Missouri lawmakers approve bill banning abortions eight weeks into pregnancy, even in cases of rape

The bill includes exceptions for medical emergencies, but not for rape and incest

Published May 17, 2019 1:57PM (EDT)

Pro-choice activists hold signs in response to anti-abortion activists participating in the "March for Life," an annual event to mark the anniversary of the 1973 Supreme Court case Roe v. Wade, which legalized abortion in the US, outside the US Supreme Court in Washington, DC, January 18, 2019. (Getty/Saul Loeb)
Pro-choice activists hold signs in response to anti-abortion activists participating in the "March for Life," an annual event to mark the anniversary of the 1973 Supreme Court case Roe v. Wade, which legalized abortion in the US, outside the US Supreme Court in Washington, DC, January 18, 2019. (Getty/Saul Loeb)

Missouri's Republican-controlled House of Representatives voted Friday to ban abortions eight weeks into pregnancy, even in cases of rape, incest or human trafficking.

The bill, known as the Missouri Stands for the Unborn Act, says a non-complying doctor could be charged with a felony and face up to 15 years in prison for performing an abortion in most circumstances. Women who receive abortions would not be criminally penalized.

The legislation declares that "God is the author of life" and that the "state and all of its political subdivisions are a 'sanctuary of life' that protects pregnant women and their unborn children."

Missouri's House voted 110-44 in favor of the legislation. The measure passed in Missouri's Republican-led Senate yesterday. It now heads to the desk of Gov. Mike Parson, a Republican, who is expected to sign the bill into law in about a week.

"My administration will execute the laws the legislature passes, and this pro-life administration will not back down," Parson told reporters Wednesday evening.

The legislation has moved through Missouri at a time when opponents of legal access to abortion nationwide have been emboldened by the transformation of the Supreme Court with the confirmation of Justice Brett Kavanaugh, which secured a conservative majority on the nation's highest court for decades to come.

It places Missouri in line with states including Georgia, Ohio, Kentucky and Mississippi that have passed so-called "heartbeat" bills outlawing abortions once a fetal heartbeat can be detected, which can be as early as six weeks and before many women know they are pregnant. Utah and Arkansas also voted to ban the procedure after the second trimester.

Alabama Gov. Kay Ivey, a Republican, on Wednesday night signed into law a ban on abortions at any time absent a medical emergency. The legislation, called the Human Life Protection Act, prohibits abortions at every stage of pregnancy, and it is poised to become the country's most restrictive abortion ban. A doctor could be charged with a felony and face up to 99 years in prison for performing an abortion in most circumstances.

The bills, along with similar proposals currently under consideration in more than a dozen other states, are the latest effort by conservatives to challenge Roe v.
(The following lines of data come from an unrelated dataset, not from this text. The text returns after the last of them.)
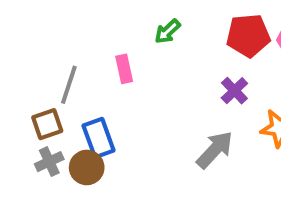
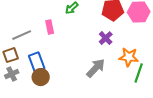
gray line: (69, 85) -> (22, 35), turned 48
brown circle: (87, 167) -> (41, 77), moved

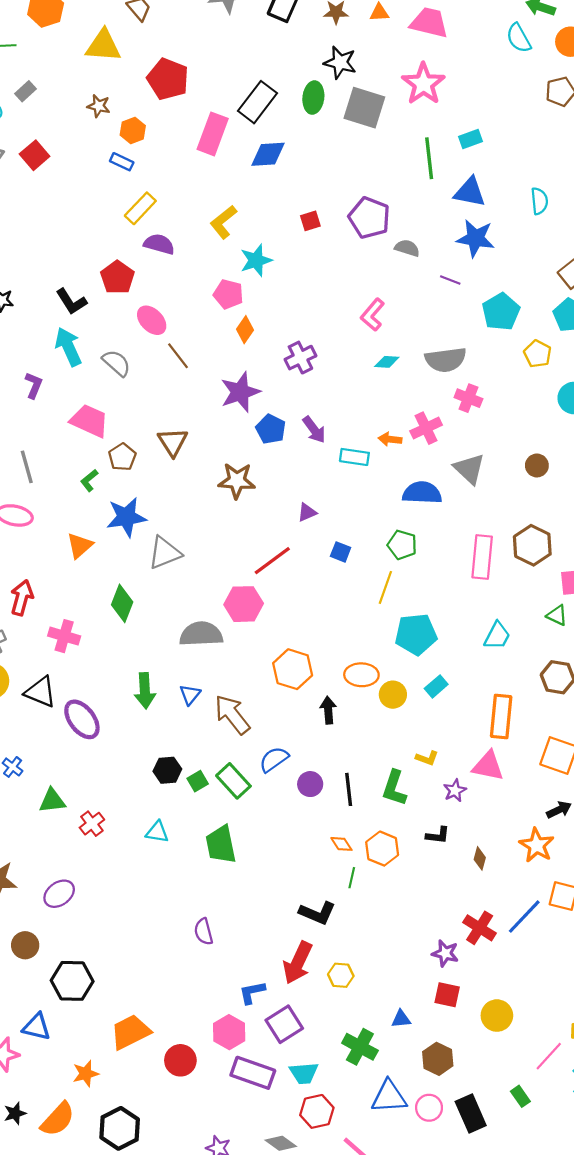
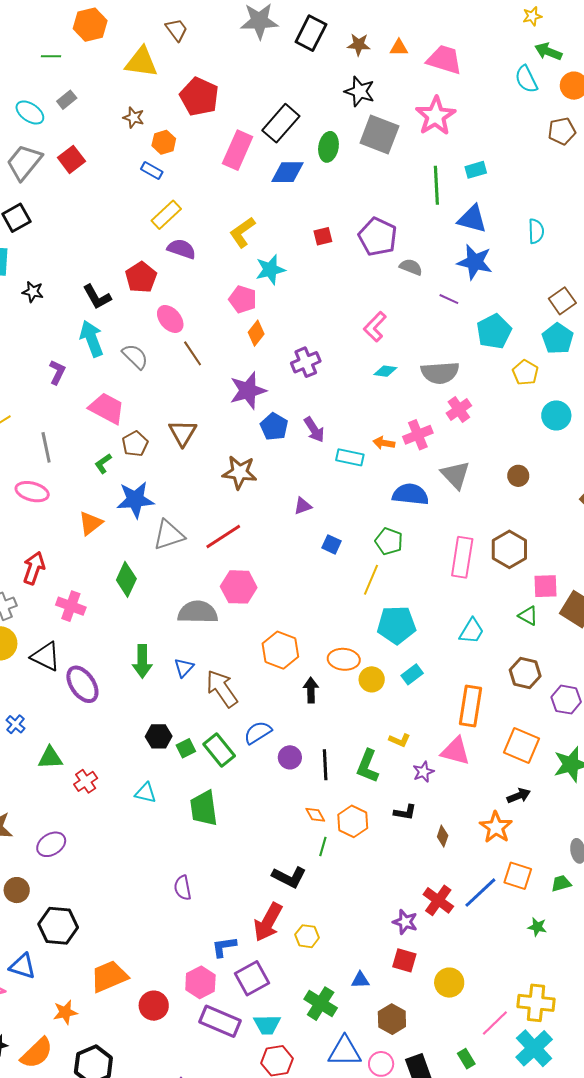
green ellipse: (313, 98) -> (328, 147), moved
pink cross: (468, 398) -> (459, 409), turned 30
red line: (272, 561) -> (223, 537), moved

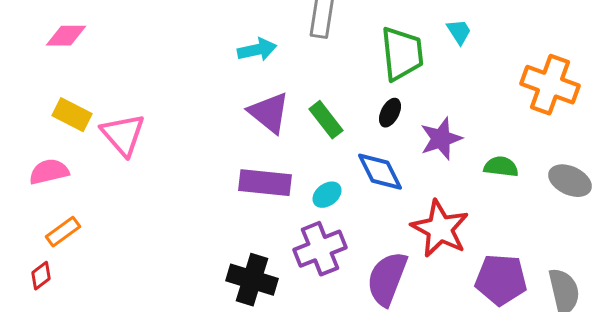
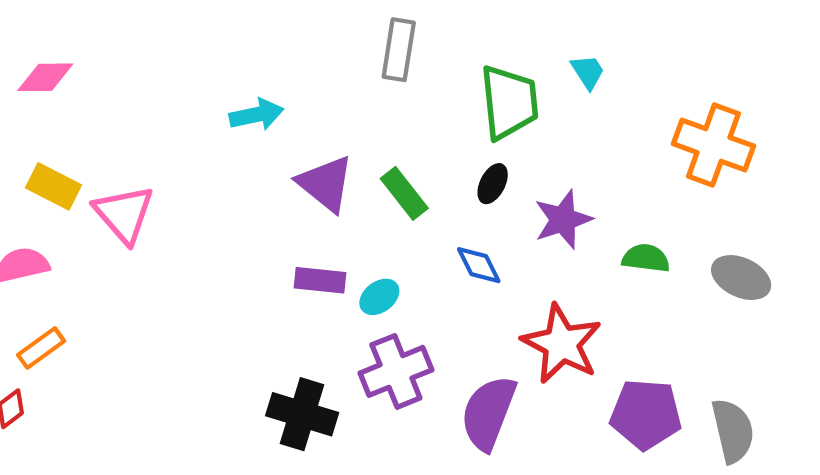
cyan arrow: (257, 50) -> (256, 115), moved
blue diamond: (380, 172) -> (479, 265), size x0.7
purple rectangle: (265, 183) -> (320, 280), size x0.7
cyan ellipse: (327, 195) -> (379, 297), moved

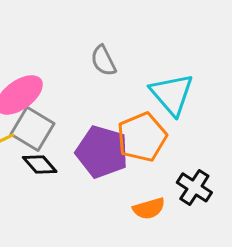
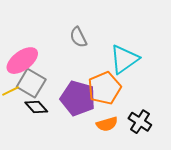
cyan triangle: (172, 94) -> (124, 59), turned 36
orange semicircle: (149, 209) -> (107, 124), moved

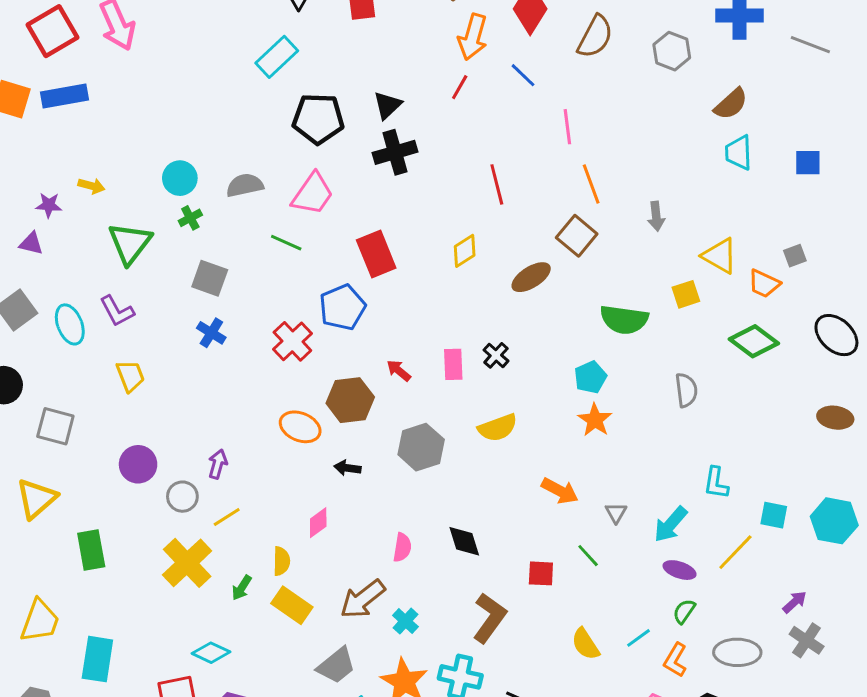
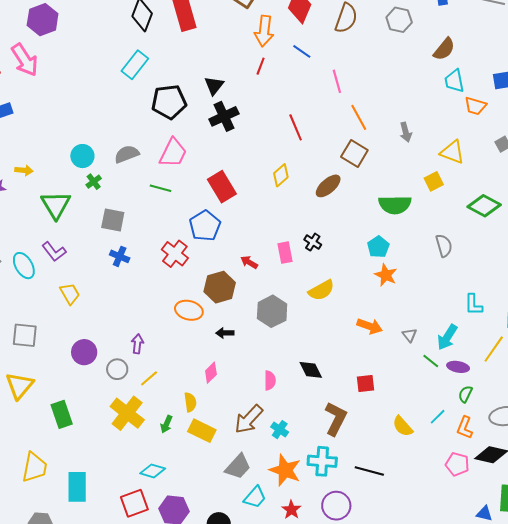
orange trapezoid: (764, 284) -> (475, 106), moved
green line: (588, 556) -> (431, 361), moved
Wade, the landmark U.S. Supreme Court decision from  1973, which said a woman has a constitutional right to end a pregnancy until the fetus is developed enough to live outside the uterus.

Supporters of such restrictions say fetuses are humans and deserve human rights. Many supporters are Christians, who believe the Bible forbids most abortions.

Opponents of the legislation, including the American Civil Liberties Union and Planned Parenthood, have vowed to sue to block the measure if it becomes law. They intend to argue that a state cannot restrict access to abortion before viability — the point at which a fetus can survive outside the uterus — which is a right that federal courts have repeatedly reaffirmed in decisions since Roe. Any restriction on abortion must contain exceptions to protect the life and health of the woman and cannot create an "undue burden" on a woman seeking an abortion — a standard that was established in Planned Parenthood v. Casey" in 1992 and clarified in Whole Woman's Health v. Hellerstedt in 2016.

Prior to this week's votes, Missouri already had highly restrictive abortion laws. Women seeking abortions have just one clinic — Planned Parenthood in St. Louis — which provides the procedure. The organization immediately condemned the Senate vote.

"Politicians are putting the health and lives of Missouri women at risk in their race to make our state the one that overturns Roe v. Wade at the Supreme Court," M'Evie Mead, director of policy and organizing for Planned Parenthood Advocates in Missouri, said in a statement. "These bans on safe, legal abortion will have real costs — expensive legal costs and human costs for the women and families who need reproductive health care."